California’s response to this downturn from the industry was to announce an increase to the taxes being collected for 2020. As decreed by the California Department of Tax and Fee Administration (CDTFA), a raise of over 4 percent on the cultivation taxes for an ounce of dried cannabis flower will take effect on Jan. 1. The CDFTA justified the hike as “an adjustment for inflation” required by state law in a press release accompanying the announcement.
“The hardest thing is actually getting legislators to understand the consequences,” Steinmetz says. “A couple of weeks ago, they said they were raising the taxes again, which is such an ill-timed announcement in the midst of harvest season and all the ensuing expenses for farmers. To announce that in the midst of all these layoffs almost felt like a slap in the face, to be honest.”
In response to industry outcry, Nicole Elliott, Senior Cannabis Adviser to Gov. Newsom, took to Twitter on Nov. 26 to share that the Governor was “quite sympathetic to the challenges faced by legal cannabis operators” and that he was “interested in partnering with the Legislature [and] stakeholders to address these challenges, including joining them in developing cannabis tax solutions in 2020.”

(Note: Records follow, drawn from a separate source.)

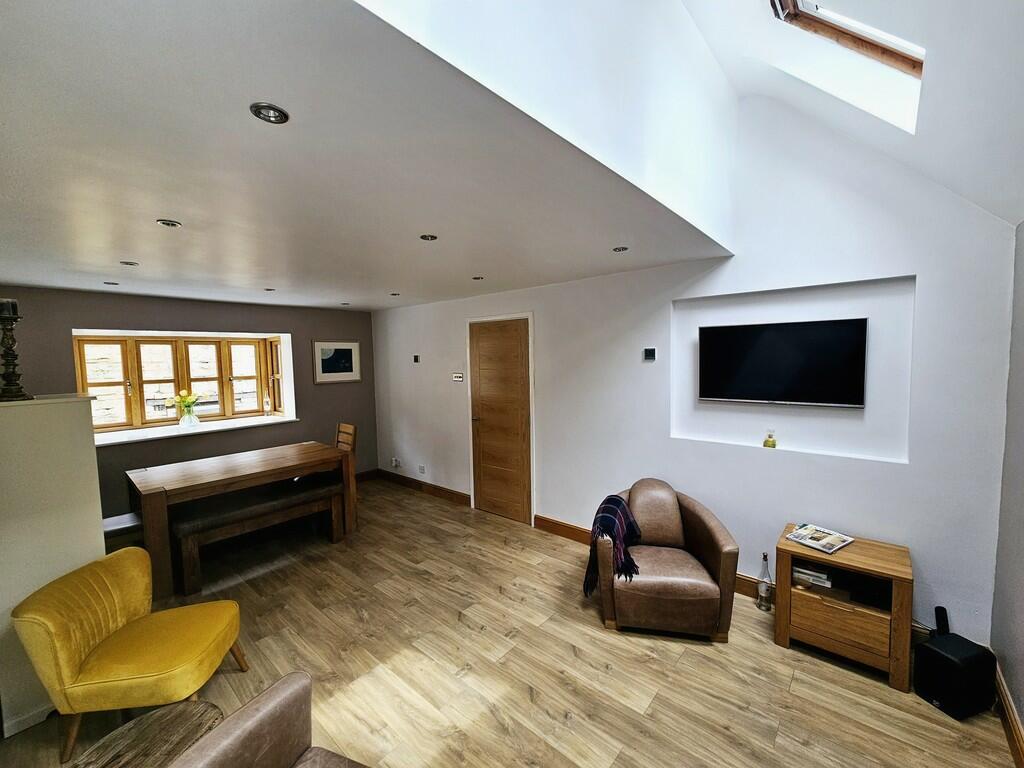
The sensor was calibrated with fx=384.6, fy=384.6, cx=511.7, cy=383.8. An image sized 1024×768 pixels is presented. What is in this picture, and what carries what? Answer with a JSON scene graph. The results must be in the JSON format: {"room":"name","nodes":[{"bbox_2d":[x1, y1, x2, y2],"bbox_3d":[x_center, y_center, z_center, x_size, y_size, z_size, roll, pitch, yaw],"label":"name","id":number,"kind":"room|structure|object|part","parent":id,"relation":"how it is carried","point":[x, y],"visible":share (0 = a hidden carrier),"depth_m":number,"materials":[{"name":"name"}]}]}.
{"room":"living room","nodes":[
{"label":"living room","id":0,"kind":"room"},
{"bbox_2d":[0,393,106,738],"bbox_3d":[-2.506,0.840,1.899,0.569,1.534,0.706,3,5,40],"label":"partition wall","id":1,"kind":"structure","parent":0,"point":[85,442],"depth_m":1.82,"materials":[{"name":"white paint"}]},
{"bbox_2d":[0,299,29,401],"bbox_3d":[-2.484,-0.168,1.893,0.131,0.494,0.130,3,5,40],"label":"candlestick","id":2,"kind":"object","parent":1,"relation":"on","point":[13,368],"visible":0.97,"depth_m":1.88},
{"bbox_2d":[0,298,18,317],"bbox_3d":[-2.455,-0.365,1.861,0.073,0.088,0.073,3,5,40],"label":"candle","id":3,"kind":"object","parent":2,"relation":"on","point":[9,313],"visible":0.88,"depth_m":1.85,"materials":[{"name":"black wax"}]},
{"bbox_2d":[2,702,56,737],"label":"baseboard","id":4,"kind":"structure","parent":1,"relation":"attached to","point":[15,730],"depth_m":1.81,"materials":[{"name":"white paint"}]},
{"bbox_2d":[0,286,375,518],"bbox_3d":[-3.427,0.262,4.329,0.289,2.452,4.141,3,5,40],"label":"wall","id":5,"kind":"structure","parent":0,"point":[140,319],"depth_m":4.15,"materials":[{"name":"grey paint"}]},
{"bbox_2d":[75,330,292,438],"bbox_3d":[-3.665,-0.050,4.409,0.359,1.116,1.958,3,5,40],"label":"window","id":6,"kind":"structure","parent":5,"relation":"in","point":[177,381],"depth_m":4.34,"materials":[{"name":"brown wood"}]},
{"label":"casement","id":7,"kind":"part","parent":6,"relation":"part of","materials":[{"name":"brown wood"}]},
{"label":"casement","id":8,"kind":"part","parent":6,"relation":"part of","materials":[{"name":"brown wood"}]},
{"bbox_2d":[94,415,299,446],"bbox_3d":[-3.466,0.499,4.295,0.504,0.051,1.857,3,5,40],"label":"window sill","id":9,"kind":"structure","parent":5,"relation":"attached to","point":[246,424],"depth_m":4.16,"materials":[{"name":"white stone"}]},
{"bbox_2d":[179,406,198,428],"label":"flower vase","id":10,"kind":"object","parent":9,"relation":"on","point":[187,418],"visible":0.98,"depth_m":4.21,"materials":[{"name":"clear glass"}]},
{"bbox_2d":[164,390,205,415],"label":"flower bouquet","id":11,"kind":"object","parent":10,"relation":"in","point":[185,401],"visible":0.83,"depth_m":4.17,"materials":[{"name":"plant"}]},
{"bbox_2d":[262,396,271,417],"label":"bottle","id":12,"kind":"object","parent":9,"relation":"on","point":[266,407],"visible":0.99,"depth_m":4.80,"materials":[{"name":"clear glass"}]},
{"bbox_2d":[312,340,361,383],"bbox_3d":[-2.376,-0.308,5.239,0.027,0.562,0.636,3,5,40],"label":"framed picture","id":13,"kind":"object","parent":5,"relation":"attached to","point":[350,351],"visible":0.99,"depth_m":5.21,"materials":[{"name":"white"}]},
{"bbox_2d":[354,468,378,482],"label":"baseboard","id":14,"kind":"structure","parent":5,"relation":"attached to","point":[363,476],"depth_m":5.59,"materials":[{"name":"brown wood"}]},
{"bbox_2d":[0,0,730,311],"bbox_3d":[-1.444,-0.932,2.889,4.797,0.111,4.000,3,5,40],"label":"ceiling","id":15,"kind":"structure","parent":0,"point":[151,209],"depth_m":1.41,"materials":[{"name":"white paint"}]},
{"bbox_2d":[103,280,119,285],"bbox_3d":[-3.448,-0.869,3.309,0.109,0.015,0.107,3,5,40],"label":"ceiling light","id":16,"kind":"object","parent":15,"relation":"in","point":[107,282],"visible":0.98,"depth_m":3.30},
{"bbox_2d":[120,260,138,266],"bbox_3d":[-2.665,-0.839,2.674,0.110,0.011,0.108,3,5,40],"label":"ceiling light","id":17,"kind":"object","parent":15,"relation":"in","point":[128,263],"visible":0.98,"depth_m":2.67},
{"bbox_2d":[156,218,181,227],"bbox_3d":[-1.718,-0.805,1.927,0.099,0.009,0.098,3,5,40],"label":"ceiling light","id":18,"kind":"object","parent":15,"relation":"in","point":[172,224],"visible":0.98,"depth_m":1.92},
{"bbox_2d":[249,102,288,123],"bbox_3d":[-0.700,-0.782,1.110,0.096,0.009,0.096,3,5,40],"label":"ceiling light","id":19,"kind":"object","parent":15,"relation":"in","point":[283,115],"visible":0.99,"depth_m":1.11,"materials":[{"name":"silver metal"}]},
{"bbox_2d":[264,287,275,291],"bbox_3d":[-2.352,-0.916,3.735,0.108,0.015,0.107,3,5,40],"label":"ceiling light","id":20,"kind":"object","parent":15,"relation":"in","point":[268,289],"visible":0.99,"depth_m":3.72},
{"bbox_2d":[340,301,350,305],"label":"ceiling light","id":21,"kind":"object","parent":15,"relation":"in","point":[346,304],"visible":0.98,"depth_m":4.80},
{"bbox_2d":[389,291,400,296],"bbox_3d":[-1.260,-0.965,4.133,0.111,0.019,0.110,3,5,40],"label":"ceiling light","id":22,"kind":"object","parent":15,"relation":"in","point":[395,293],"visible":0.99,"depth_m":4.12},
{"bbox_2d":[419,233,437,241],"bbox_3d":[-0.487,-0.849,2.232,0.105,0.012,0.105,3,5,40],"label":"ceiling light","id":23,"kind":"object","parent":15,"relation":"in","point":[431,237],"visible":0.99,"depth_m":2.22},
{"bbox_2d":[472,275,483,280],"bbox_3d":[-0.298,-0.924,3.357,0.107,0.013,0.106,3,5,40],"label":"ceiling light","id":24,"kind":"object","parent":15,"relation":"in","point":[475,278],"visible":0.99,"depth_m":3.35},
{"bbox_2d":[612,245,628,252],"bbox_3d":[0.714,-0.885,2.531,0.102,0.012,0.102,3,5,40],"label":"ceiling light","id":25,"kind":"object","parent":15,"relation":"in","point":[624,248],"visible":0.99,"depth_m":2.52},
{"bbox_2d":[2,475,1016,767],"bbox_3d":[-0.968,1.635,2.331,6.343,0.106,4.646,3,5,40],"label":"floor","id":26,"kind":"structure","parent":0,"point":[565,652],"depth_m":2.12,"materials":[{"name":"brown wood"}]},
{"bbox_2d":[102,512,143,551],"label":"bench","id":27,"kind":"object","parent":26,"relation":"on","point":[117,519],"visible":0.35,"depth_m":2.95,"materials":[{"name":"wood"}]},
{"bbox_2d":[11,544,245,760],"bbox_3d":[-1.859,1.265,1.945,0.701,0.736,0.635,-2,4,-11],"label":"yellow armchair","id":28,"kind":"object","parent":26,"relation":"on","point":[111,624],"visible":0.99,"depth_m":1.79,"materials":[{"name":"yellow fabric"}]},
{"bbox_2d":[72,700,222,767],"bbox_3d":[-1.209,1.455,1.224,0.511,0.430,0.532,3,5,40],"label":"wooden side table","id":29,"kind":"object","parent":26,"relation":"on","point":[187,713],"visible":0.91,"depth_m":1.33,"materials":[{"name":"brown wood"}]},
{"bbox_2d":[126,443,356,601],"bbox_3d":[-2.436,1.134,3.619,0.951,0.803,1.603,3,5,40],"label":"dining table","id":30,"kind":"object","parent":26,"relation":"on","point":[153,498],"visible":0.91,"depth_m":3.29,"materials":[{"name":"brown wood"}]},
{"bbox_2d":[170,479,344,593],"bbox_3d":[-2.151,1.273,3.377,0.367,0.518,1.249,3,5,40],"label":"bench","id":31,"kind":"object","parent":26,"relation":"on","point":[189,528],"visible":0.93,"depth_m":3.21,"materials":[{"name":"brown wood"}]},
{"bbox_2d":[170,673,368,767],"bbox_3d":[-0.617,1.278,0.892,0.878,0.849,0.849,1,4,21],"label":"armchair","id":32,"kind":"object","parent":26,"relation":"on","point":[263,710],"visible":0.99,"depth_m":1.24,"materials":[{"name":"brown leather"}]},
{"bbox_2d":[335,422,357,520],"bbox_3d":[-2.063,0.971,4.395,0.428,0.987,0.471,3,5,40],"label":"dining chair","id":33,"kind":"object","parent":26,"relation":"on","point":[342,427],"visible":0.33,"depth_m":4.46,"materials":[{"name":"brown wood"}]},
{"bbox_2d":[592,478,738,641],"bbox_3d":[1.000,1.117,2.669,0.841,0.801,0.825,0,4,9],"label":"leather armchair","id":34,"kind":"object","parent":26,"relation":"on","point":[649,599],"visible":0.96,"depth_m":2.40,"materials":[{"name":"brown leather"}]},
{"bbox_2d":[585,493,641,598],"bbox_3d":[0.689,1.080,2.617,0.332,0.505,0.444,0,4,9],"label":"throw blanket","id":35,"kind":"object","parent":34,"relation":"on","point":[624,508],"visible":0.93,"depth_m":2.51,"materials":[{"name":"fabric"}]},
{"bbox_2d":[756,551,771,611],"bbox_3d":[1.720,1.333,2.623,0.083,0.384,0.083,3,5,40],"label":"glass bottle","id":36,"kind":"object","parent":26,"relation":"on","point":[764,588],"visible":1,"depth_m":2.60,"materials":[{"name":"clear glass"}]},
{"bbox_2d":[773,524,914,693],"bbox_3d":[1.912,1.264,2.263,0.591,0.580,0.422,3,5,40],"label":"tv stand","id":37,"kind":"object","parent":26,"relation":"on","point":[855,547],"visible":0.87,"depth_m":2.14,"materials":[{"name":"brown wood"}]},
{"bbox_2d":[791,564,832,589],"bbox_3d":[1.830,1.144,2.346,0.204,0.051,0.188,3,5,40],"label":"book stack","id":38,"kind":"object","parent":37,"relation":"in","point":[800,571],"visible":0.87,"depth_m":2.29,"materials":[{"name":"white paper"}]},
{"bbox_2d":[785,523,854,554],"bbox_3d":[1.850,0.924,2.316,0.280,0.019,0.242,-3,5,-30],"label":"magazine","id":39,"kind":"object","parent":37,"relation":"on","point":[832,549],"visible":0.99,"depth_m":2.30,"materials":[{"name":"white paper"}]},
{"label":"drawer","id":40,"kind":"part","parent":37,"relation":"part of","materials":[{"name":"brown wood"}]},
{"bbox_2d":[914,630,996,719],"bbox_3d":[2.189,1.434,1.911,0.245,0.277,0.200,-2,4,-15],"label":"subwoofer","id":41,"kind":"object","parent":26,"relation":"on","point":[923,646],"visible":0.97,"depth_m":1.85,"materials":[{"name":"black"}]},
{"bbox_2d":[934,606,949,636],"bbox_3d":[2.346,1.374,2.098,0.078,0.323,0.066,-2,4,-13],"label":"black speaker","id":42,"kind":"object","parent":41,"relation":"on","point":[942,609],"visible":0.55,"depth_m":2.09,"materials":[{"name":"black"}]},
{"bbox_2d":[354,0,737,249],"bbox_3d":[0.280,-1.498,1.337,0.120,1.367,3.457,3,5,40],"label":"upper wall","id":43,"kind":"structure","parent":0,"point":[724,153],"depth_m":1.46,"materials":[{"name":"white paint"}]},
{"bbox_2d":[371,93,1018,647],"bbox_3d":[0.300,-0.382,3.803,5.947,3.661,0.199,3,5,40],"label":"white wall","id":44,"kind":"structure","parent":0,"point":[919,274],"depth_m":2.52,"materials":[{"name":"white paint"}]},
{"bbox_2d":[390,457,399,468],"bbox_3d":[-1.634,1.095,5.353,0.113,0.120,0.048,3,5,40],"label":"wall socket","id":45,"kind":"object","parent":44,"relation":"attached to","point":[393,461],"visible":0.99,"depth_m":5.33,"materials":[{"name":"white"}]},
{"bbox_2d":[412,354,419,362],"bbox_3d":[-1.233,-0.324,4.940,0.094,0.097,0.036,3,5,40],"label":"thermostat","id":46,"kind":"object","parent":44,"relation":"attached to","point":[416,360],"visible":0.98,"depth_m":4.93,"materials":[{"name":"black"}]},
{"bbox_2d":[417,464,425,473],"bbox_3d":[-1.171,1.101,4.971,0.121,0.102,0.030,3,5,40],"label":"wall socket","id":47,"kind":"object","parent":44,"relation":"attached to","point":[420,467],"visible":0.98,"depth_m":4.96,"materials":[{"name":"white plastic"}]},
{"bbox_2d":[372,467,472,507],"bbox_3d":[-1.224,1.334,5.065,1.975,0.125,0.020,3,5,40],"label":"baseboard","id":48,"kind":"structure","parent":44,"relation":"attached to","point":[461,495],"depth_m":4.96,"materials":[{"name":"brown wood"}]},
{"bbox_2d":[452,372,464,381],"bbox_3d":[-0.627,-0.081,4.457,0.184,0.096,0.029,3,5,40],"label":"light switch","id":49,"kind":"object","parent":44,"relation":"attached to","point":[458,375],"visible":0.99,"depth_m":4.45,"materials":[{"name":"white"}]},
{"bbox_2d":[469,317,531,524],"bbox_3d":[-0.156,0.406,4.131,0.862,2.077,0.105,3,5,40],"label":"door","id":50,"kind":"structure","parent":44,"relation":"in","point":[486,343],"depth_m":4.12,"materials":[{"name":"brown wood"}]},
{"bbox_2d":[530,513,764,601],"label":"baseboard","id":51,"kind":"structure","parent":44,"relation":"attached to","point":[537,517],"depth_m":3.59,"materials":[{"name":"brown wood"}]},
{"bbox_2d":[643,347,656,360],"bbox_3d":[1.115,-0.240,3.116,0.108,0.096,0.029,3,5,40],"label":"thermostat","id":52,"kind":"object","parent":44,"relation":"attached to","point":[649,351],"visible":0.98,"depth_m":3.10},
{"bbox_2d":[763,429,776,448],"bbox_3d":[1.797,0.379,2.681,0.069,0.123,0.066,3,5,40],"label":"perfume bottle","id":53,"kind":"object","parent":44,"relation":"in","point":[768,442],"visible":1,"depth_m":2.66,"materials":[{"name":"glass"}]},
{"bbox_2d":[699,318,868,407],"bbox_3d":[1.791,-0.142,2.614,0.948,0.536,0.066,3,5,40],"label":"television","id":54,"kind":"object","parent":44,"relation":"attached to","point":[798,334],"visible":0.99,"depth_m":2.54,"materials":[{"name":"black glass"}]},
{"bbox_2d":[684,0,1023,230],"bbox_3d":[0.560,-1.442,0.560,1.551,1.412,4.620,3,5,40],"label":"sloped ceiling","id":55,"kind":"structure","parent":0,"point":[1001,214],"depth_m":1.67,"materials":[{"name":"white paint"}]},
{"bbox_2d":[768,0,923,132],"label":"skylight","id":56,"kind":"object","parent":55,"relation":"in","point":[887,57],"visible":0.6,"depth_m":1.81,"materials":[{"name":"white paint"}]},
{"bbox_2d":[991,222,1023,754],"bbox_3d":[1.393,0.455,0.524,0.172,2.459,4.007,3,5,40],"label":"right wall","id":57,"kind":"structure","parent":0,"point":[1020,676],"depth_m":1.82,"materials":[{"name":"grey paint"}]},
{"bbox_2d":[993,661,1023,767],"bbox_3d":[1.304,1.611,0.636,0.019,0.125,3.934,3,5,40],"label":"baseboard","id":58,"kind":"structure","parent":57,"relation":"attached to","point":[1010,713],"depth_m":1.73,"materials":[{"name":"brown wood"}]}
]}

Speaking with Vice, a spokesperson for the CDTFA asserted that while they “certainly understand [the] industry’s concerns,” the agency “does not have the discretion to utilize other factors in adjusting the cultivation tax rates.”
Despite his justifiable frustrations, Steinmetz is committed to seeing Flow Kana through these turbulent times and concedes that there is likely no malicious intent behind any of the state’s actions. Instead, it truly does come down to education and understanding.
“Truth be told,” he says, “I do genuinely believe that the legislators and Gov. Newsom are not trying to set us up for failure. They’re just so disconnected and removed from the actual operational challenges that we’re facing, and it’s hard to make policy changes or suggestions when you’re so removed.”
Recalling a budtender event Flow Kana held in Sacramento in September, Steinmetz says the educational offering (no pot was consumed) gave legislators a chance to look at nugs under microscopes, use scissors to trim, speak with cultivators about their work, and gain a better picture of what a modern cannabis operation truly entails.
The hope is that by directly interacting with the workers and plant at the heart of the cannabis industry, regulators will take a keener interest in helping the legal market to thrive.
“With education, it’s a process,” Steinmetz explains. “It doesn’t get solved overnight. It gets solved over time, but I do believe we’re making progress.”
In the interim, the unfortunate truth is that the speed of bureaucracy will require companies like Flow Kana to weather yet another storm in hopes things on the tax front level out. Those ill-equipped to survive such a challenge may find themselves the unwitting victims of an industry still searching for ballast and order.
“It’s going to be very, very tough in the short term in California,” Steinmetz says. “You’re seeing all these companies doing layoffs and protecting their capital, but those companies without capital are unfortunately being faced with some very tough decisions to make.”